Source text >>
►

The Bliss In Being A Person With A Crippled Sense Of Socializing

It’s been quite a long while since I last posted something at WordPress. No, I didn’t start to hate it or something of that sort, though, at once, one might sense a sort of a pejorative charge towards social networking in this text that I actually wrote in a sort of irritation that had been draining my mouth of all the taste for a while now. I stopped visiting Facebook. Too much of abusive posts by pseudo-intellectuals has always pumped up a little bile up my throat from my gut, which, as it seems, churns uncomfortably when I am not really able to express the hatred that I gently tame for these hardly-inspiring inspirational posts.

These facets of some sort of chagrin not expressed were nothing, but consequences of a very odd, humiliating and a rather less intense moment that was more like a sort of epiphany for me. There were no other belligerents; only me.

Three months of a sort of a customary holiday after my state examinations within the walls of my home, and hardly any conversation with any of my colleagues or juniors or friends or whatsoever, save my mother and my father and my sister, aggravated the condition of my ailing sense of socialization. Around twelve years of my school life seem to have simply flown by. I have changed nine schools, and I can remember the names of none of my friends. I admit that I have been a social misfit ever-since I was a child. Mind you, never an outcast. I didn’t fit in because of my habit to judge people. I have been bad at it, but I can write a thesis giving you very accurate, detailed and , God forgive my conceitedness, interesting sketches of all the characters I have come across.

In any case, I realized, as if I had a stroke of vision or a dream or realization or revelation or whatever that might suit you,  that one of the many causes that make me a social misfit and the major reason of people not really flocking about me in the first place is my sense of communication.

◄

Data section >>
►

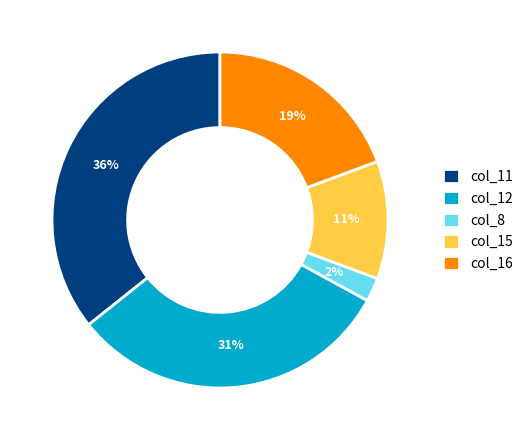

The col_12 slice represents 23% of the pie. True or false?

False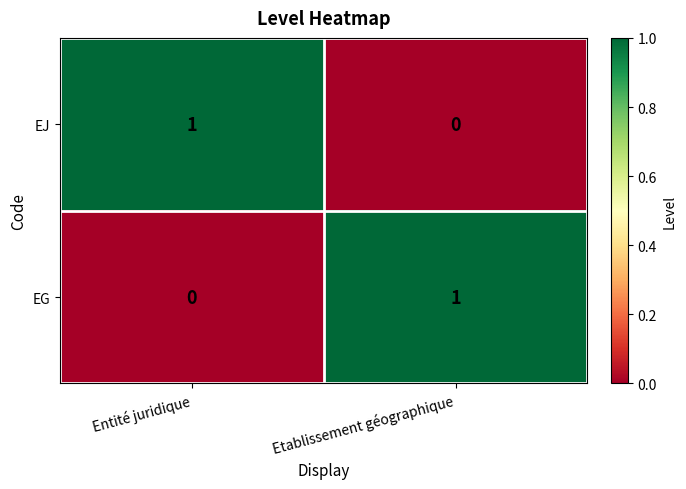

How many categories are shown in the chart?

2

◄

Tasks to complete >>
A: Please copy the part of the blog post between "It’s been quite" and "hardly-inspiring inspirational posts.", inclusive.
B: Decide whether each statement agrees with the blog post, answering yes or no and quoting the deciding words: (i) The writer has changed nine schools. (ii) The writer describes having been an outcast as a child. (iii) The writer stopped visiting Facebook.

Exercise responses >>
A:
It’s been quite a long while since I last posted something at WordPress. No, I didn’t start to hate it or something of that sort, though, at once, one might sense a sort of a pejorative charge towards social networking in this text that I actually wrote in a sort of irritation that had been draining my mouth of all the taste for a while now. I stopped visiting Facebook. Too much of abusive posts by pseudo-intellectuals has always pumped up a little bile up my throat from my gut, which, as it seems, churns uncomfortably when I am not really able to express the hatred that I gently tame for these hardly-inspiring inspirational posts.

B:
(i) Yes: "I have changed nine schools"
(ii) No: "Mind you, never an outcast."
(iii) Yes: "I stopped visiting Facebook."